At USC, not everyone comes out with a reel. I was lucky enough to do that, but it’s not what got me working in the business. It was more about being around people who loved movies just as much, if not more, than I did; people who were way more talented than myself. Being in an environment around people who all want to pursue the same thing inspires you and pushes you. Also, by working on other people’s projects, I ended up building a strong community and those are the people who helped me succeed. Prior to USC I didn’t have any connections, so that community allowed me to make my short film called “When The Kids Are Away,” and that’s what really launched my career.

Now You See Me 2. Photograph by Jay Maidment

Now You See Me 2. Photograph by Jay Maidment

2. What did you do straight outta film school?

JMC: It was kind of like the series finale of Dawson’s Creek! I got a call from Steven Spielberg after he saw my short film. We then met up and talked about movies and musicals for hours. A few days later, my best friends and I pitched him a musical that we were developing.
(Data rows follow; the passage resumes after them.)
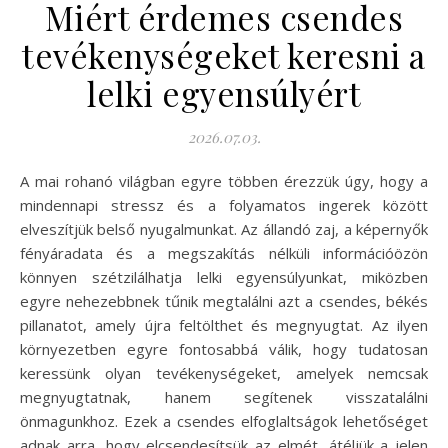
Miért érdemes csendes
tevékenységeket keresni a
lelki egyensúlyért
2026.07.03.
A mai rohanó világban egyre többen érezzük úgy, hogy a
mindennapi stressz és a folyamatos ingerek között
elveszítjük belső nyugalmunkat. Az állandó zaj, a képernyők
fényáradata és a megszakítás nélküli információözön
könnyen szétzilálhatja lelki egyensúlyunkat, miközben
egyre nehezebbnek tűnik megtalálni azt a csendes, békés
pillanatot, amely újra feltölthet és megnyugtat. Az ilyen
környezetben egyre fontosabbá válik, hogy tudatosan
keressünk olyan tevékenységeket, amelyek nemcsak
megnyugtatnak, hanem segítenek visszatalálni
önmagunkhoz. Ezek a csendes elfoglaltságok lehetőséget
adnak arra, hogy elcsendesítsük az elmét, átéljük a jelen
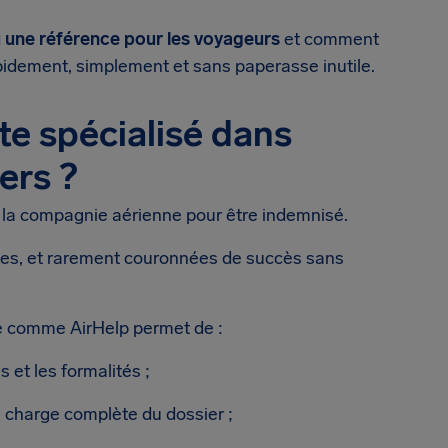
 une référence pour les voyageurs
et comment
pidement, simplement et sans paperasse inutile.
ite spécialisé dans
ers ?
 la compagnie aérienne pour être indemnisé.
xes, et rarement couronnées de succès sans
sé comme AirHelp permet de :
s et les formalités ;
n charge complète du dossier ;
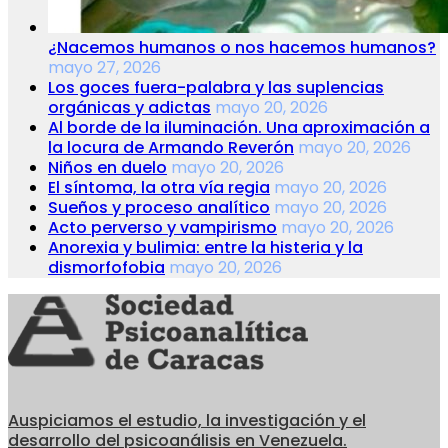
¿Nacemos humanos o nos hacemos humanos?
mayo 27, 2026
Los goces fuera-palabra y las suplencias
orgánicas y adictas
mayo 20, 2026
Al borde de la iluminación. Una aproximación a
la locura de Armando Reverón
mayo 20, 2026
Niños en duelo
mayo 20, 2026
El síntoma, la otra vía regia
mayo 20, 2026
Sueños y proceso analítico
mayo 20, 2026
Acto perverso y vampirismo
mayo 20, 2026
Anorexia y bulimia: entre la histeria y la
dismorfofobia
mayo 20, 2026
Auspiciamos el estudio, la investigación y el
desarrollo del psicoanálisis en Venezuela.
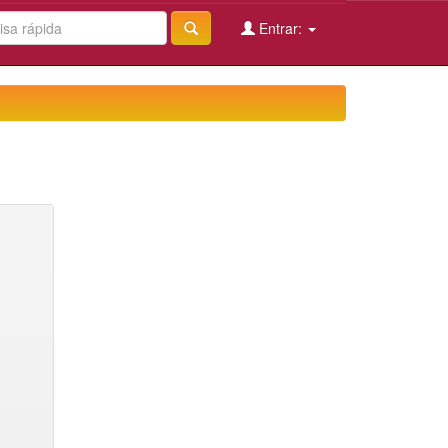
Entrar:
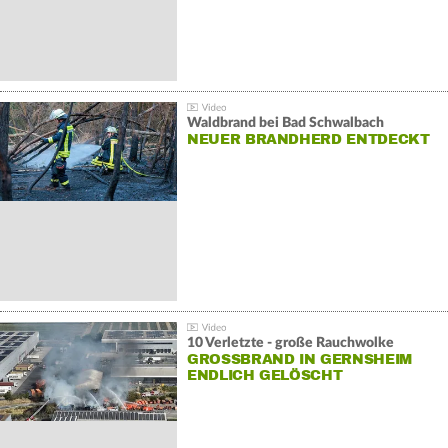
Waldbrand bei Bad Schwalbach
NEUER BRANDHERD ENTDECKT
10 Verletzte - große Rauchwolke
GROSSBRAND IN GERNSHEIM E
NDLICH GELÖSCHT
Our pitch was ridiculous: We brought this giant chest of props with wigs and costumes. We wore them and acted scenes out. I look back and laugh at how extravagant the whole thing was—but it worked! They ended up buying the project, though we never ultimately made the movie.

I ended up getting my first big deal at Sony, where I was attached to direct a remake of Bye Bye Birdie. I worked on that project for a couple of years, but we did not end up making that film either. I was in all the magazines as the next big up-and-coming director, but I still had not made a feature. It wasn’t until five years later that I actually made my first feature: Step Up 2: The Streets. That movie is what truly jump-started my career. It was crazy to wait five years and then be told I only had nine months to complete a feature, but I guess it was meant to be. Since then, I’ve made seven movies in eight years, so I feel very lucky. MM

Now You See Me 2 opens in theaters June 10, 2016, courtesy of Lionsgate.